Gerd Stumme

Affiliation: Chair of Knowledge and Data Engineering & Research Center for Information System Design (ITeG) & International Center for Higher Education Research (INCHER) @ University of Kassel & Research Center L3S & Tensor Centre for Artificial Intelligence

Bibliography: Gerd Stumme is s Full Professor of Computer Science. He is leading the Chair on Knowledge and Data Engineering at the University of Kassel, Executive Director of the Research Center for Information Systems Design (ITeG), director of the International Centre for Higher Education Research (INCHER), full member of the L3S Research Center, and founding member of the Tensor Center for Artificial Intelligence.

He is researching and developing methods and algorithms at the confluence of Data Science, Artificial Intelligence and Mathematics. He is interested in the development of methods for the semantic and structural analysis of (social) networks and for the discovery of concept hierarchies. In the last years, Gerd Stumme has worked in the research areas Semantic Web, Web Mining, Social Bookmarking systems, and recommender systems. Recently, he is returning to his mathematical roots, studying how to exploit mathematical structures (in particular graphs and ordered sets) for knowledge acquisition and knowledge communication.

He established his group, the Knowledge & Data Engineering Group at the University of Kassel, as endowed chair of the Hertie Foundation in 2004. The group is/has been running several web platforms as online laboratory for evaluating its algorithms: the social bookmark and publication sharing system BibSonomy with 1.7 million registered users and 2.6 million accesses per day, the naming platform, the Conferator and MyGroup platforms for gathering social interaction at meetings and in working groups, as well as the platforms Widenoise and Airprobe for the worldwide detection of noise pollution and air quality.

Keynote 1: Towards Ordinal Data Science

Abstract: Order is a predominant paradigm for perceiving and organizing our physical and social environment, to infer meaning and explanation from observation, and to search and rectify decisions. For instance, we admire the highest mountain on earth, observe pecking order among animals, schedule events in time, and organize our collaborations in hierarchies. The notion of order is deeply embedded in our language, as every adjective gives rise to a comparative (e.g., better, more expensive, more beautiful).

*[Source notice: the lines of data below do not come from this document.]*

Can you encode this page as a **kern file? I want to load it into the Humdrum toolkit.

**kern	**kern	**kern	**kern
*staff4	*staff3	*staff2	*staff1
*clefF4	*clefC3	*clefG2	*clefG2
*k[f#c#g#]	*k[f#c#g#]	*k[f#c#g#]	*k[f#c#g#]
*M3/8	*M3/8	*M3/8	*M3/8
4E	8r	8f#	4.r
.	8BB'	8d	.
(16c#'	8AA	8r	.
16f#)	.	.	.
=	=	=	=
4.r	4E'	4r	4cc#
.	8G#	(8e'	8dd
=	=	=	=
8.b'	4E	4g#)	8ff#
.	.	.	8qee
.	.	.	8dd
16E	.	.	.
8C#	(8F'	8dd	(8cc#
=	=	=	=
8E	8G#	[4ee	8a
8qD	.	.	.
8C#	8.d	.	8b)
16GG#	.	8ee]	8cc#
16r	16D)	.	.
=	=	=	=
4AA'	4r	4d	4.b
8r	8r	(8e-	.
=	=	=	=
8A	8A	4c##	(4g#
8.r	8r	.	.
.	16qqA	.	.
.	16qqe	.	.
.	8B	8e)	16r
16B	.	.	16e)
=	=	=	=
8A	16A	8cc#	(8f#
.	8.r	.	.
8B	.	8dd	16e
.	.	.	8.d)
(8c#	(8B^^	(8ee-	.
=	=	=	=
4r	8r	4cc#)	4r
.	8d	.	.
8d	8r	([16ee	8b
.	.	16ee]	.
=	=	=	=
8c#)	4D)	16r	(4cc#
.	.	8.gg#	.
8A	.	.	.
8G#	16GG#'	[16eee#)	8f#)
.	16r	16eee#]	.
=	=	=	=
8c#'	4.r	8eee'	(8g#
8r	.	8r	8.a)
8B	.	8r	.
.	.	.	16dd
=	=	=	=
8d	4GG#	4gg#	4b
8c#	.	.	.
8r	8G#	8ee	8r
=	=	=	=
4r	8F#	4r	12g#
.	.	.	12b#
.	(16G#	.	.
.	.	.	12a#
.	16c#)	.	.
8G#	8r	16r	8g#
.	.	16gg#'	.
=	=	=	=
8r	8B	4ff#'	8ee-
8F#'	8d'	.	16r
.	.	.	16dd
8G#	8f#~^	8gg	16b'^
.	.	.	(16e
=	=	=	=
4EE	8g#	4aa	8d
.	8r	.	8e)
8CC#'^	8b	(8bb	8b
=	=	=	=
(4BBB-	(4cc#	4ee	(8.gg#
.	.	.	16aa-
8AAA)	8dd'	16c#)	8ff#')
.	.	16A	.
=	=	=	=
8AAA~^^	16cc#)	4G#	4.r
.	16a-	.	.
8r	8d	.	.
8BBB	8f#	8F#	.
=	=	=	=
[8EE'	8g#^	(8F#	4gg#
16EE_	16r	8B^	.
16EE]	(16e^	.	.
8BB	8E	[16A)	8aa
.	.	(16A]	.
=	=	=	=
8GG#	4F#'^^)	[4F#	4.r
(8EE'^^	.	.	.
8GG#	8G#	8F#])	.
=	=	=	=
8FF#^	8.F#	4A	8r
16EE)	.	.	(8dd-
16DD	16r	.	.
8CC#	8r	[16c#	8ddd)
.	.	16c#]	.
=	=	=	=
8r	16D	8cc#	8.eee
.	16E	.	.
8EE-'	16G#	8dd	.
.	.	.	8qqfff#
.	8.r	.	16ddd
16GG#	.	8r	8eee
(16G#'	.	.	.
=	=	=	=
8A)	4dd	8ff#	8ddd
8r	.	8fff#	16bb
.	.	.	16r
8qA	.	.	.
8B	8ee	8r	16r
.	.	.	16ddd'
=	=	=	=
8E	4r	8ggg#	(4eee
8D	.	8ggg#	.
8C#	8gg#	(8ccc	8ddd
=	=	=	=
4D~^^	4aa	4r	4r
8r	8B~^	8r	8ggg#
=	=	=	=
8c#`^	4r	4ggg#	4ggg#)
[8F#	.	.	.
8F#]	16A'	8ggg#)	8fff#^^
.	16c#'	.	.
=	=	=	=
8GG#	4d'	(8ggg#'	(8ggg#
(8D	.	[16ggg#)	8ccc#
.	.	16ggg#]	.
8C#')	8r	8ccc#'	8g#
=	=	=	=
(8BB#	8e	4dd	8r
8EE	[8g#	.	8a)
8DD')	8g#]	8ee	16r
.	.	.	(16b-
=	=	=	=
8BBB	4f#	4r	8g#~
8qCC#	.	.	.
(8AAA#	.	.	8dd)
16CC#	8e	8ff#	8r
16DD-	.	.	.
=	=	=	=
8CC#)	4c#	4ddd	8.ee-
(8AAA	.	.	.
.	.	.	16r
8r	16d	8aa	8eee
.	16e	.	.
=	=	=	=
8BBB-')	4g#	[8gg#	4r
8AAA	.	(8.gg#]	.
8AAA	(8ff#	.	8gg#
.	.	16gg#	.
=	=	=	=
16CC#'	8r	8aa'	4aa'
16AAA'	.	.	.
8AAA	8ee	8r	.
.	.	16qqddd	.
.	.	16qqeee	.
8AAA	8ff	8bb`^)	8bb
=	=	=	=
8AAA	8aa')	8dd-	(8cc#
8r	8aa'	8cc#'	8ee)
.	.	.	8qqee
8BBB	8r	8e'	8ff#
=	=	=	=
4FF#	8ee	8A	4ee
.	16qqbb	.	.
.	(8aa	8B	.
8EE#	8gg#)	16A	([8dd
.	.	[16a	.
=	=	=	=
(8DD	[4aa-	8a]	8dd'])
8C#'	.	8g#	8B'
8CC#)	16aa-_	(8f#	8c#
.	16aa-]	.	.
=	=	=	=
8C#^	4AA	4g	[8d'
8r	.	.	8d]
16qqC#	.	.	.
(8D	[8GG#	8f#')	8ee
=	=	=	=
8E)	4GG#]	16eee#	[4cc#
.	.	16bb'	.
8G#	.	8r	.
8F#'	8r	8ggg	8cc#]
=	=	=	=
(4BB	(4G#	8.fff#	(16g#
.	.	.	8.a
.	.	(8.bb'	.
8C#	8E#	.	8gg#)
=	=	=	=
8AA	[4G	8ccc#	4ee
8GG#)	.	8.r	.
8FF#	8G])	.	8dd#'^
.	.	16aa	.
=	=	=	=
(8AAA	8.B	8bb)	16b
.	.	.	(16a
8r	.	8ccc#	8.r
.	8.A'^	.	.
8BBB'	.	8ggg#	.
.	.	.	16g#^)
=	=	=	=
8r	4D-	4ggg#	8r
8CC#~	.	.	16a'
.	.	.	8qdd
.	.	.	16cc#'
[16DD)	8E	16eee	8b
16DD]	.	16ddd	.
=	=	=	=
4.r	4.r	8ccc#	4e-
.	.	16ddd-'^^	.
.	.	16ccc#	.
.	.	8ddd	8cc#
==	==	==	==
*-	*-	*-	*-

In many cases, entities can be ordered through real-valued valuation functions like price or size. However, organizing hierarchical relationships by means of numerical values is not always adequate, as this kind of organization presupposes two important conditions: i) every pair of entities has to be comparable, and ii) the sizes of differences between numerical values are meaningful and thus comparable. In many situations, however, this is not the case.

Order theory provides a more appropriate toolset for describing and analysing such data. Furthermore, specific technical and social processes have been established for dealing with ordinal structures, e.g., deriving the succession order as depth-first linear extension of the royal family tree, or discussing only the borderline cases in scientific programme committees. These processes, however, are rather task-specific — there exist only few generic data analysis and machine learning tasks that are particularly tailored for ordinal data.

In this talk, we will argue for a comprehensive development of data science methods for ordinal data, as they lack the large variety of methods that have been developed for other data types.

[Slides]

Sebastian Rudolph

Affiliation: Computational Logic Group, TU Dresden

Biography: Sebastian Rudolph is Full Professor for Computational Logic at the Institute for Artificial Intelligence at the Faculty of Computer Science at the Technische Universität Dresden. Before, he spent the years 2006 to 2013 as a postdoctoral researcher and project leader in the Knowledge Management group at the Institute AIFB of the Karlsruhe Institute of Technology. He holds a PhD in Algebra from TU Dresden. His research interests comprise Artificial Intelligence, in particular Knowledge Representation and Reasoning and their applications in diverse areas, for instance Semantic Technologies. He deals with problems ranging from theoretical foundations to practical deployment. In 2017, he received an ERC Consolidator Grant.

Keynote 2: Compositional Conceptual Spaces


Abstract:
 It has often been argued that certain aspects of meaning can or should be represented geometrically, i.e. as conceptual spaces. Vector space models already have quite some tradition in NLP and recently regained interest under the term embeddings in the context of deep learning. The principle of compositionality, going back to Frege, states that the meaning of a complex language construct is a funciton of its constituents’ meanings. A significant body of work in computational linguistics investigates if and how the principle of composittionality can be applied to geometrical models. A decade ago, composittional matrix spece models (CMSMs) were proposed as a unified framework capable of capturing many of the common vector-based composition functions. During the past ten years, more results have been obtained regarding the learnability of CMSMs and their feasibility for practical NLP tasks. This talk gives an overview of theoretical and practical aspects of CMSMs.